Sotheby’s said in a statement that it saw a total of $46 million for its three sales over the course of the week, while Christie’s reported $44.7 million at five sales spread over four days. The auction rivals had each estimated total sales of about $30 million for the week.
“There was global participation,” Christie’s international head of Asian art Jonathan Stone said in a statement, adding that this reflected “a worldwide demand for the greatest objects of Asian art.”
Before the sales, Stone told Reuters that “the share of Christie’s sales turnover enjoyed by Asian art worldwide has more than doubled in the last five years,” and the results spoke to the sector’s ongoing strength. Indeed, Asian art has on occasion outpaced the once predominant Impressionist and modern categories.
Among highlights, a Ming Dynasty blue and white moonflask, which was used as a doorstop in a Long Island, New York, home and only recently came to attention after its owners spotted a similar piece in a Sotheby’s advertisement, sold for $1.3 million at Sotheby’s, which had estimated it to sell for $600,000 to $900,000.
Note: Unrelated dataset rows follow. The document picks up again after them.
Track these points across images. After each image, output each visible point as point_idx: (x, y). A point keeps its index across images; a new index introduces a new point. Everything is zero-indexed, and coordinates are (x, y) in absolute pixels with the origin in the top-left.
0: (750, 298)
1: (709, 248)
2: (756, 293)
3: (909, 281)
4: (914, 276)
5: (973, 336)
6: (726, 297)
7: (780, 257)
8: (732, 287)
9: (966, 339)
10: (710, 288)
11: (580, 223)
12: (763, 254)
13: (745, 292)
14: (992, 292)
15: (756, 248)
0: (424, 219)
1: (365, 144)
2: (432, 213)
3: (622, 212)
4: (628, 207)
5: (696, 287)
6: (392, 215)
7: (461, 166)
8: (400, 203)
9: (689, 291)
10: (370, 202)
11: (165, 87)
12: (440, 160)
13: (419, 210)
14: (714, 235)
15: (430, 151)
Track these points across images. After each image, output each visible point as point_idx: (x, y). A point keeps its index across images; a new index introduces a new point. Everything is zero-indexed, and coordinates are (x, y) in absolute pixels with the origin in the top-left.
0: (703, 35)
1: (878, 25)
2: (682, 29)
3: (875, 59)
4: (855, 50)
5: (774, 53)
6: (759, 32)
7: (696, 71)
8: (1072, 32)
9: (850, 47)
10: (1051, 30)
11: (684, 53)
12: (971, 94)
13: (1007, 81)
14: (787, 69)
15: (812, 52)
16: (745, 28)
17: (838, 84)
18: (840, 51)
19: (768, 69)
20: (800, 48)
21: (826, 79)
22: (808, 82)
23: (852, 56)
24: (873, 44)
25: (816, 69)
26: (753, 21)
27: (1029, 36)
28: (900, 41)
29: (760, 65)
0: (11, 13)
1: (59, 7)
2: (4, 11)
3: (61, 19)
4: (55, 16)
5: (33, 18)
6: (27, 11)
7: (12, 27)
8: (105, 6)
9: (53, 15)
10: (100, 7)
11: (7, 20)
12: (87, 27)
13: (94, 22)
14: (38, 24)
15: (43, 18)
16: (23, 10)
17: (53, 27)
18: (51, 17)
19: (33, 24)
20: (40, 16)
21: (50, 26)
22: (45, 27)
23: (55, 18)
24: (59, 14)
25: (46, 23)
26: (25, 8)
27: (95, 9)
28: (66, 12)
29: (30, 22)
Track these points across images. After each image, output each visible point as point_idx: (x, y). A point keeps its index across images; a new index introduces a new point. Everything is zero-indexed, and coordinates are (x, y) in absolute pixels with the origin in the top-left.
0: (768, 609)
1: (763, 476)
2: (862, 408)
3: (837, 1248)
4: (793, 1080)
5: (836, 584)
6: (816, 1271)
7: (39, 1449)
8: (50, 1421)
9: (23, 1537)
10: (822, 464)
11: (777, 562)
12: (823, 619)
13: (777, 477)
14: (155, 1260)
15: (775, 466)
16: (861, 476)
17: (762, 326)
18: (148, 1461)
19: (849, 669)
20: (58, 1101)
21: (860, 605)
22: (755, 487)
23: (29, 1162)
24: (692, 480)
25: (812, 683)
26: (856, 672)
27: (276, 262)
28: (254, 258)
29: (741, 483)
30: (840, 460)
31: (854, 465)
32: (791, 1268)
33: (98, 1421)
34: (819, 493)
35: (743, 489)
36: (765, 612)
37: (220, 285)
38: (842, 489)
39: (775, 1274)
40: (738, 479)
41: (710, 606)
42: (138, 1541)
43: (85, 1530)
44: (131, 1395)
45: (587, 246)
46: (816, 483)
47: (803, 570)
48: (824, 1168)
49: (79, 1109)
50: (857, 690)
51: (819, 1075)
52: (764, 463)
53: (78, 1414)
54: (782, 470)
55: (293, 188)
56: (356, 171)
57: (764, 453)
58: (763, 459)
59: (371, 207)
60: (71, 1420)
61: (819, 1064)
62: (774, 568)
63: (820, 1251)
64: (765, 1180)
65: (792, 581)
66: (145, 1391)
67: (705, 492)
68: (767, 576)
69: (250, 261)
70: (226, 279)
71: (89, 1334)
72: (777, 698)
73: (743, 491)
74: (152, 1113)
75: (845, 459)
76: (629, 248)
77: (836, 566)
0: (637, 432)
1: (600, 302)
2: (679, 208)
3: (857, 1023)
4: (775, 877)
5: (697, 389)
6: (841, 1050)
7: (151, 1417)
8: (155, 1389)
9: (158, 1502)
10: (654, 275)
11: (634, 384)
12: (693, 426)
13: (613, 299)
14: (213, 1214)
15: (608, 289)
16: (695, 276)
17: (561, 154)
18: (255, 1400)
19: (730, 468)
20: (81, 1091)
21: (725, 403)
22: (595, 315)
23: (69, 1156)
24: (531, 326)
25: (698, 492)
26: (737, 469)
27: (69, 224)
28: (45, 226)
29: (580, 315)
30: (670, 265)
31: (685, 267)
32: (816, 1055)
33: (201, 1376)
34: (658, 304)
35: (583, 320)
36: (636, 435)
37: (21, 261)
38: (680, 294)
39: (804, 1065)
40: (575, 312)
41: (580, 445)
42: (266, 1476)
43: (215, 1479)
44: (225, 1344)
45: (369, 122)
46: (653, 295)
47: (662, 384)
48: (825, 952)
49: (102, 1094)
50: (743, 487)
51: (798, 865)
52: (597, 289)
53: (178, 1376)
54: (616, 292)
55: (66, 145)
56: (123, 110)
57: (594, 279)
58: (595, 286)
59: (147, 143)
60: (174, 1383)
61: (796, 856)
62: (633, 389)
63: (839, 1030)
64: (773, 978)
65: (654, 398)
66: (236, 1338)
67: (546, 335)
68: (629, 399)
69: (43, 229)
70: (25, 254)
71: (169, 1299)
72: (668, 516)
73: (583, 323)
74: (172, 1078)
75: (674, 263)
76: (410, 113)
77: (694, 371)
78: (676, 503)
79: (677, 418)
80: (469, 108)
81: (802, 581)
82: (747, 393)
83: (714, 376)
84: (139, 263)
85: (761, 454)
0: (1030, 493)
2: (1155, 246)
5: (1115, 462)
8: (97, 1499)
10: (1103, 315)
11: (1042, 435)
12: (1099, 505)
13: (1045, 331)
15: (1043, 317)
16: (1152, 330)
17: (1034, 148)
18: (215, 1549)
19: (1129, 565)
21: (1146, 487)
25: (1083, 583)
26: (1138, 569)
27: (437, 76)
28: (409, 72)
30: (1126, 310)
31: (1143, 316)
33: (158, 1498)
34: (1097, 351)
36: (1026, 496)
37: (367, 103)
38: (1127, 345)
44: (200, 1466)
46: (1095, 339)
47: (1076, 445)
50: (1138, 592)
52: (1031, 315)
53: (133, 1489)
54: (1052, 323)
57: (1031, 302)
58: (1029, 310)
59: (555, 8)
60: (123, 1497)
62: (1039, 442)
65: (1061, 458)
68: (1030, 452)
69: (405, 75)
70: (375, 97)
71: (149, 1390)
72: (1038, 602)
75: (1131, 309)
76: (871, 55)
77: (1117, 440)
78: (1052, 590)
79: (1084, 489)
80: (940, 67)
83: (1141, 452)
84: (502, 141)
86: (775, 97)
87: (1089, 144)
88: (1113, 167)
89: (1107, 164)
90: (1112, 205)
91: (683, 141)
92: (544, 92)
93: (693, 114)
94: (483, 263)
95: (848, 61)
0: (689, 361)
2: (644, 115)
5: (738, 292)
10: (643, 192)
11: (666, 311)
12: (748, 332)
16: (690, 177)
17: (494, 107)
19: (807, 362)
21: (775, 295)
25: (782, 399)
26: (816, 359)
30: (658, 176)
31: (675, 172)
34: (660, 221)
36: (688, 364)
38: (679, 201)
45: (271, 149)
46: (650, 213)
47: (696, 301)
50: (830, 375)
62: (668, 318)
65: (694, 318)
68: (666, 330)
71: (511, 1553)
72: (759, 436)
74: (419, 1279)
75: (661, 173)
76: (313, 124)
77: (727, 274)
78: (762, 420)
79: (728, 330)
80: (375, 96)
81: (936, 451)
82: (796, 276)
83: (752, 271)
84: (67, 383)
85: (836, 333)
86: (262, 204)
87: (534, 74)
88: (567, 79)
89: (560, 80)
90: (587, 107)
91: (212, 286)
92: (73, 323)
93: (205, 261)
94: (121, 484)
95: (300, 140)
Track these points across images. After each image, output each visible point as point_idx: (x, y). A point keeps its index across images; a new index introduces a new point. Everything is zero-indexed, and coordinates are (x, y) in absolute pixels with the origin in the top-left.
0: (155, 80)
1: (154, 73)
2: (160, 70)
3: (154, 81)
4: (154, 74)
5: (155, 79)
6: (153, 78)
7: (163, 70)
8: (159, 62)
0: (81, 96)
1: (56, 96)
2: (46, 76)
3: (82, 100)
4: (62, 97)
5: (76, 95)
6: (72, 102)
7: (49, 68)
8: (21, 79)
Also at Sotheby’s, an Imperial jade seal from the late 18th century estimated to fetch up to $1.2 million soared to $3.5 million at the Chinese ceramics and works of art sale. It was the top price of the week at either house.
Henry Howard Sneyd, vice chairman at Sotheby’s for Asian art, said that the $27 million sale, which easily beat its high estimate, was “a good indication of the continuing international demand for the very best Chinese art.”
Before the sales, Sneyd had spoken to Reuters of the strong growth in the Asian art market since 2006, especially in mainland China where a surge of new collectors has been shoring up more established Chinese art clientele from Hong Kong, Taiwan, Europe and the United States.
Christie’s top prices included the $3.2 million paid for an 18th century Joseon dynasty, blue and white porcelain dragon jar, more than half again the estimated price of about $2 million.
A rare bronze ritual wine vessel from China that is more than 3,000 years old fetched $1.4 million, or more than five times the presale estimate. And at Sotheby’s, an inked handscroll entitled “Seclusion Amid Mountains and Streams” soared to $3.2 million, or nearly five times the estimate.